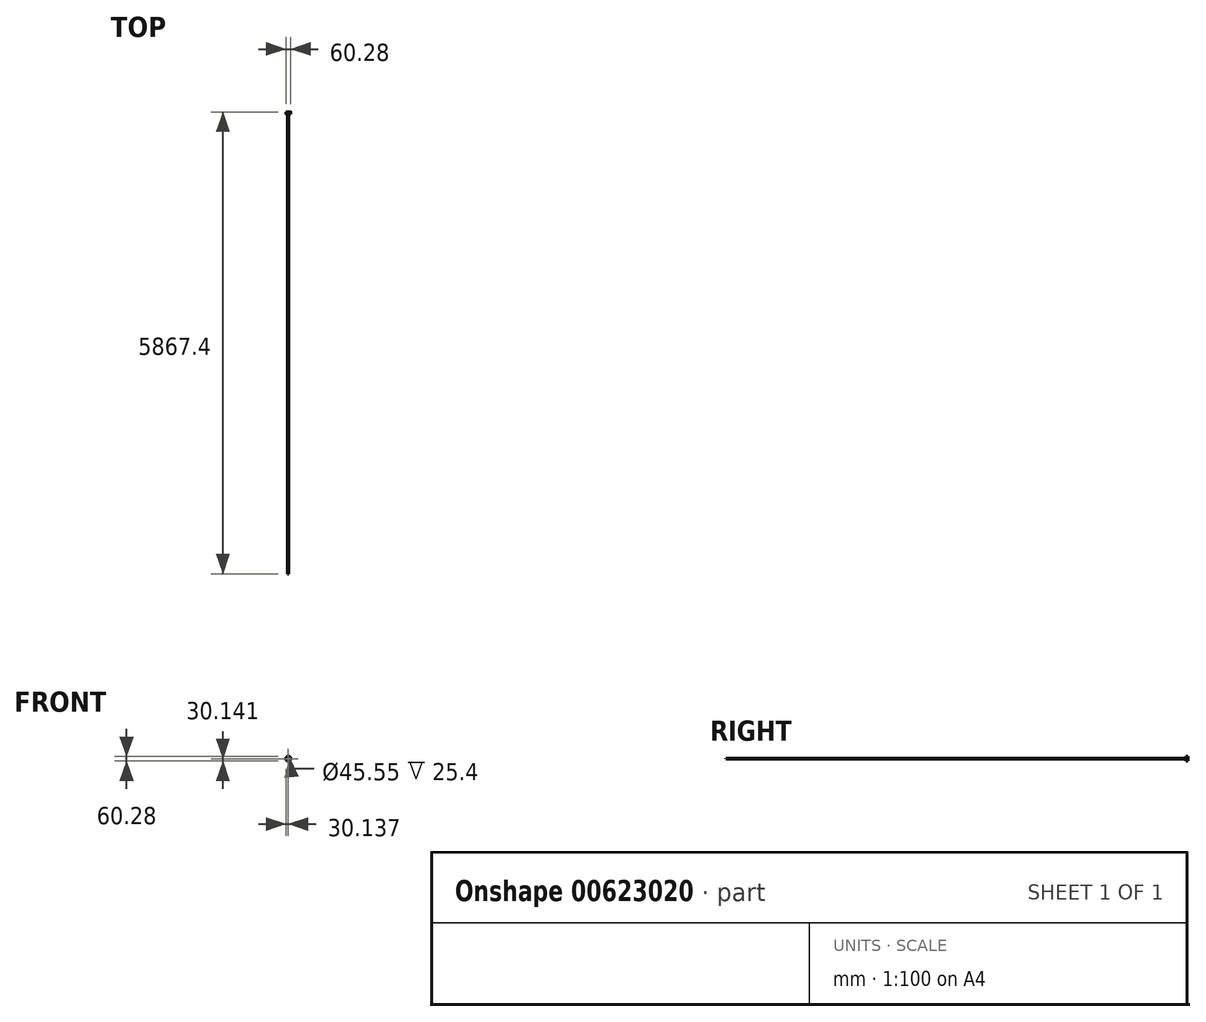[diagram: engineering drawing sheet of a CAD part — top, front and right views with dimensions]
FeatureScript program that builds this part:
annotation { "Feature Type Name" : "Feature", "Feature Type Description" : "" }
export const myFeature = defineFeature(function(context is Context, id is Id, definition is map)
    precondition{}
    {
        {
            var Q0;
            Q0=qCreatedBy(makeId("Front.planeOp"),FACE);
            var sketch = newSketch(context, id + "F0", { "sketchPlane" : qUnion([Q0])});
            skCircle(sketch, "E0", {"center": v(-22.7, 9.28) * mm, "radius": 30.14 * mm});
            skCircle(sketch, "E1", {"center": v(-22.7, 9.28) * mm, "radius": 22.78 * mm});
            skCircle(sketch, "E2", {"center": v(-22.7, 9.28) * mm, "radius": 11.63 * mm});
            skCircle(sketch, "E3", {"center": v(-36.41, 36.12) * mm, "radius": 2.96 * mm});
            skSolve(sketch);
        }
        {
            var Q0;
            Q0 = qSketchRegion(id + "F0", true);
            var Q1;
            Q1=makeQuery(id+"F0.imprint","IMPRINT",FACE,{"disambiguationData":[TD([[makeQuery(id+"F0.imprint","IMPRINT",EDGE,{"derivedFrom":sQuery(id+"F0.wireOp",EDGE,"E2")}),1.0]])]});
            extrude(context, id + "F1", {"entities" : qUnion([Q0, Q1]), "depth" : 25.4 * mm, "offsetDistance" : 25.4 * mm});
        }
        {
            var Q0;
            Q0=makeQuery(id+"F1.opExtrude","CAP_FACE",FACE,{"disambiguationData":[OSD([sQuery(id+"F0.wireOp",EDGE,"E2")])],"isStart":false});
            var sketch = newSketch(context, id + "F2", { "sketchPlane" : qUnion([Q0])});
            skLineSegment(sketch, "E4.bottom", {"start": v(-28.9, 14.13) * mm, "end": v(-15.94, 14.13) * mm});
            skLineSegment(sketch, "E4.top", {"start": v(-28.9, 4.05) * mm, "end": v(-15.94, 4.05) * mm});
            skLineSegment(sketch, "E4.left", {"start": v(-28.9, 14.13) * mm, "end": v(-28.9, 4.05) * mm});
            skLineSegment(sketch, "E4.right", {"start": v(-15.94, 14.13) * mm, "end": v(-15.94, 4.05) * mm});
            skSolve(sketch);
        }
        {
            var Q0;
            Q0 = qSketchRegion(id + "F2", true);
            extrude(context, id + "F3", {"entities" : qUnion([Q0]), "operationType" : NewBodyOperationType.ADD, "depth" : 5842 * mm, "offsetDistance" : 25.4 * mm});
        }
    });
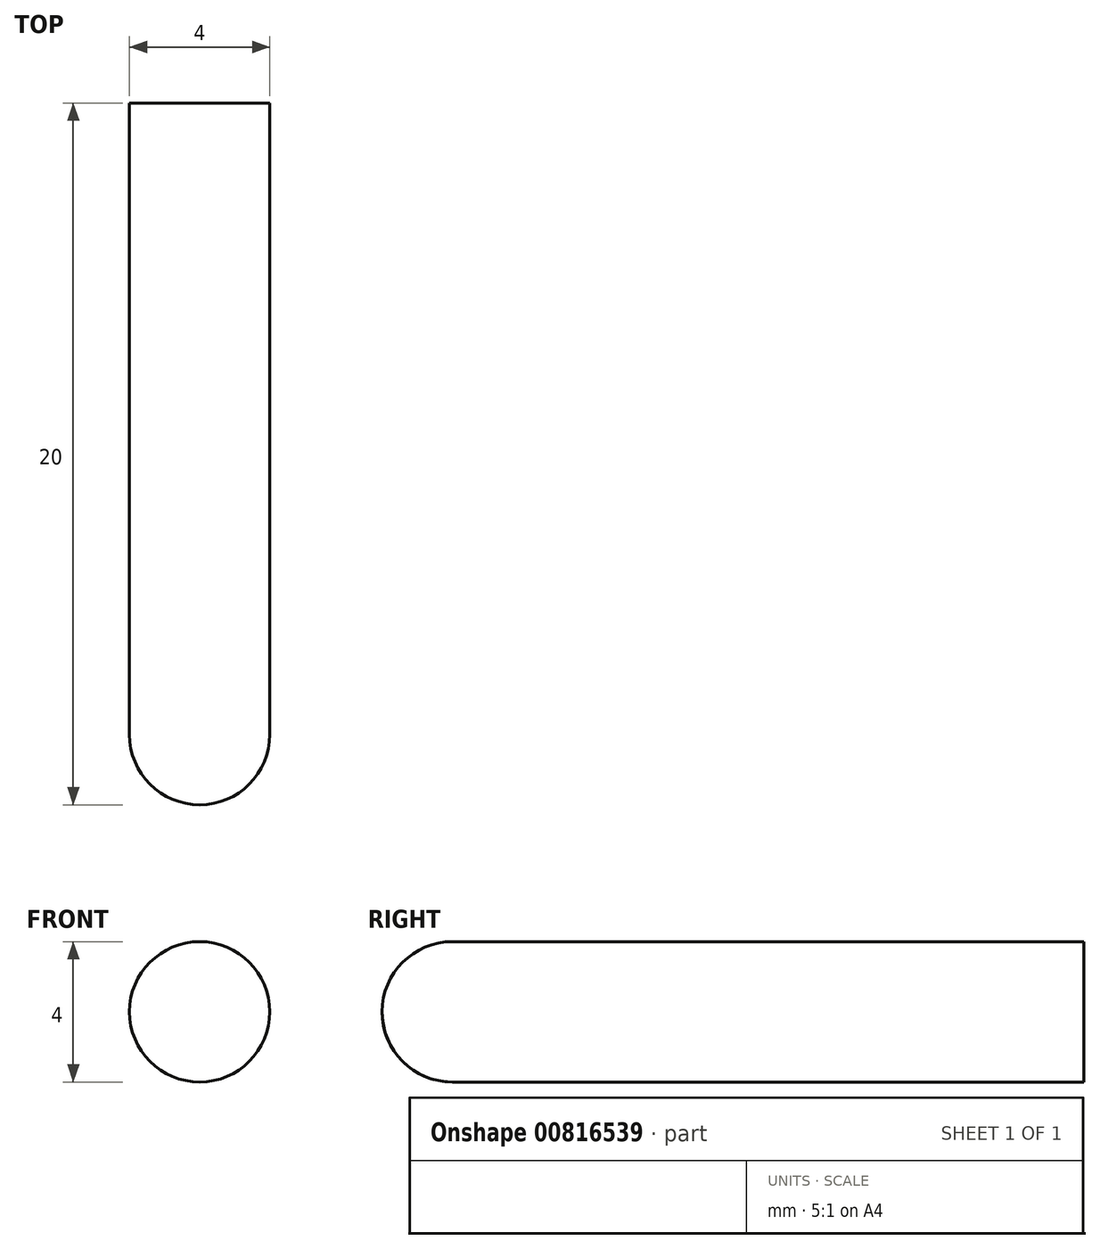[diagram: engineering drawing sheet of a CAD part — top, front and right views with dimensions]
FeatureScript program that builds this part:
annotation { "Feature Type Name" : "Feature", "Feature Type Description" : "" }
export const myFeature = defineFeature(function(context is Context, id is Id, definition is map)
    precondition{}
    {
        {
            assignVariable(context, id + "F0", {"name" : "Bolzenlaenge", "anyValue" : 20});
        }
        {
            var Q0;
            Q0=qCreatedBy(makeId("Front.planeOp"),FACE);
            var sketch = newSketch(context, id + "F1", { "sketchPlane" : qUnion([Q0])});
            skCircle(sketch, "E0", {"center": v(0, 0) * mm, "radius": 2 * mm});
            skSolve(sketch);
        }
        {
            var Q0;
            Q0=makeQuery(id+"F1.imprint","IMPRINT",FACE,{"disambiguationData":[TD([[makeQuery(id+"F1.imprint","IMPRINT",EDGE,{"derivedFrom":sQuery(id+"F1.wireOp",EDGE,"E0")}),1.0]])]});
            extrude(context, id + "F2", {"entities" : qUnion([Q0]), "depth" : (getVariable(context, 'Bolzenlaenge')) * mm, "offsetDistance" : 25 * mm});
        }
        {
            var Q0;
            Q0=makeQuery(id+"F2.opExtrude","CAP_FACE",FACE,{"disambiguationData":[OSD([sQuery(id+"F1.wireOp",EDGE,"E0")])],"isStart":false});
            fillet(context, id + "F3", {"entities" : qUnion([Q0]), "radius" : 2 * mm, "tangentPropagation" : true, "allowEdgeOverflow" : false});
        }
    });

> [Task details]
Which lines in the rows above contain the string "depth"? Copy out each of them, treating uppercase and lowercase as different.

> [Exercise answer]
            extrude(context, id + "F1", {"entities" : qUnion([Q0, Q1]), "depth" : 25.4 * mm, "offsetDistance" : 25.4 * mm});
            extrude(context, id + "F3", {"entities" : qUnion([Q0]), "operationType" : NewBodyOperationType.ADD, "depth" : 5842 * mm, "offsetDistance" : 25.4 * mm});
            extrude(context, id + "F2", {"entities" : qUnion([Q0]), "depth" : (getVariable(context, 'Bolzenlaenge')) * mm, "offsetDistance" : 25 * mm});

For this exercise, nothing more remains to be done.